** Consigne **
Pouvez-vous écrire la suite de l'entretien avec Sarah Corne sur Founders Future, en reprenant juste après la dernière question posée ?

***** Texte d'étude

12 mai 2022

Temps de lecture : 7 min

Sarah Corne (Founders Future) : “Il est désormais possible d’allier impact et rentabilité pour un investisseur ”

L’investissement à impact a le vent en poupe, signe de l’attrait grandissant des investisseurs pour les entreprises responsables, tout autant que du développement soutenu de projets respectueux de la planète et de ses habitants. Founders Future ne s’y est pas trompé en lançant Founders Future Good il y a un an, véhicule d’investissement dédié à l’amorçage des projets à impact. Rencontre avec Sarah Corne, Partner chez Founders Future.
The Good : Pouvez-vous nous présenter Founders Future ?

Sarah Corne : Nous sommes un fonds d’amorçage créé en 2018 par Marc Menasé et investissant en Seed et Série A. Nous intervenons dans les toutes premières années des entreprises, via une approche entrepreneuriale et très opérationnelle. Notre portefeuille actuel est de plus de 60 entreprises, soutenu par une enveloppe de 100 millions d’euros dans l’optique d’adresser les entreprises qui fondent l’économie du futur : le futur du travail, de la finance et de l’assurance, du bien-être, de la santé, du retail, de la mobilité et de l’alimentaire. Nous avons par exemple investi dans Yuka, Zenride et Motto (mobilité durable), Lydia, Scale (des biomatériaux à base d’écailles de poissons), Waterdrop, …

TG : Vous avez lancé il y a un an Founders Future Good. Pourquoi avoir créé ce fonds spécifique dédié à l’impact ?

**********
***** Données affichées

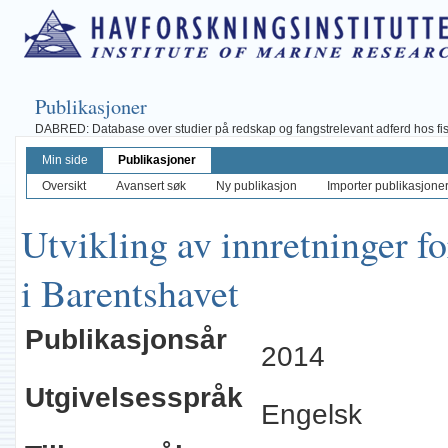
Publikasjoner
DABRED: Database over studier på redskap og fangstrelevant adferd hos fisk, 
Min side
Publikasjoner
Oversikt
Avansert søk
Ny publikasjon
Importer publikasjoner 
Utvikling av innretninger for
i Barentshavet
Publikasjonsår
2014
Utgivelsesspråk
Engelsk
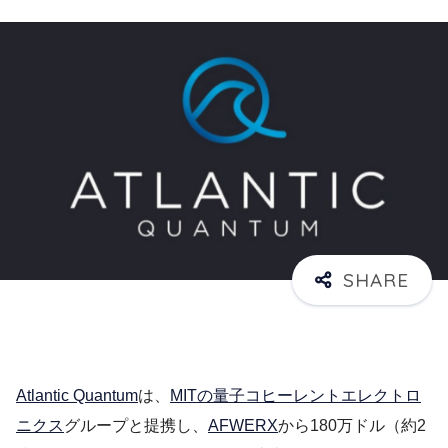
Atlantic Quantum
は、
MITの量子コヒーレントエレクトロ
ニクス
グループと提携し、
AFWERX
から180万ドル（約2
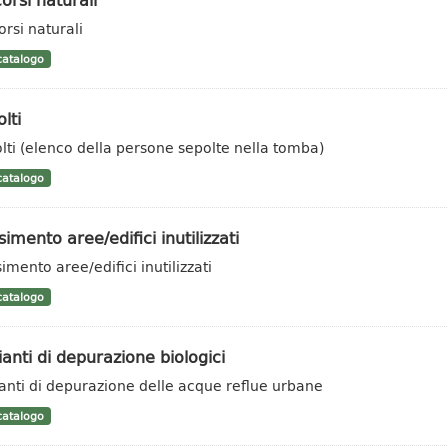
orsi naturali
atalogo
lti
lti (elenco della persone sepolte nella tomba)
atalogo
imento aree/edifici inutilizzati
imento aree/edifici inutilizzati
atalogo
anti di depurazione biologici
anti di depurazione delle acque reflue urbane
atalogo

**********
***** Données affichées

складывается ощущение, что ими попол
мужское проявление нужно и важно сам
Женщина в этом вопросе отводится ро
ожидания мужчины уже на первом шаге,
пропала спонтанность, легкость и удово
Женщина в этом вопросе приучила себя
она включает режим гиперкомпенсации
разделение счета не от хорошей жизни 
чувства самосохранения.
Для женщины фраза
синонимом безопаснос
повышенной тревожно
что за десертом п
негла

**********
***** Données affichées

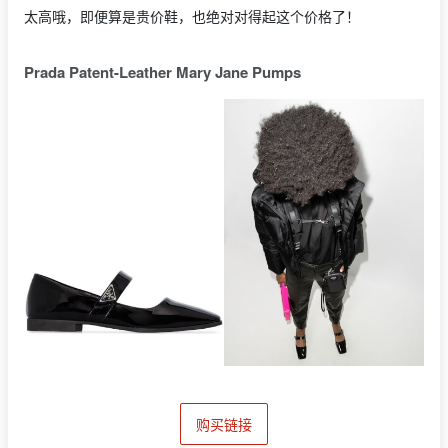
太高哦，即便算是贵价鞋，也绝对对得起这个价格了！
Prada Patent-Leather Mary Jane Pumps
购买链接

**********

** Réponse attendue **
SC : Notre thèse d’investissement tech et digitale ne change pas. Nous voulions en plus un fonds qui accompagne la jeune génération d’entrepreneurs plaçant l’impact au cœur de leur démarche.

Aujourd’hui, il y a beaucoup d’argent pour les deals qui sont dérisqués mais moins pour ceux qui le sont à l’image des projets à impact. Or, ces derniers ont souvent besoin de plus de fonds à l’amorçage de leur projet. Preuve a été faite ces dernières années qu’il est désormais possible d’allier impact et rentabilité pour un investisseur, à condition d’être méthodique aussi bien dans la sélection que dans l’accompagnement.

C’est pourquoi, nous discutons beaucoup avec notre écosystème de manière à comprendre et trouver les bons sous-jacents. De ce travail est né le choix d’investir dans quatre verticales à fort potentiel, qui adressent des marchés importants.

TG : Vous faites la part belle à la transition alimentaire et aux nouveaux modèles de production. Comment choisissez-vous vos investissements ?

SC : Nous nous intéressons aux révolutions à venir. Nous avons par exemple investi dans Jungle, une solution de vertical farming. La relocalisation de plantes très rares, sujettes à la saisonnalité, permet de trouver une alternative intéressante et qui ne fait pas le tour de la planète ! Avec Omie&Cie, ce qui nous a intéressé c’est la nouvelle façon de penser la consommation responsable autour de la transparence et l’accessibilité. Nous avons aussi été séduits par le modèle de référencement de leurs fournisseurs, qu’ils accompagnent dans leur transformation vers une agriculture et une production plus régénérative.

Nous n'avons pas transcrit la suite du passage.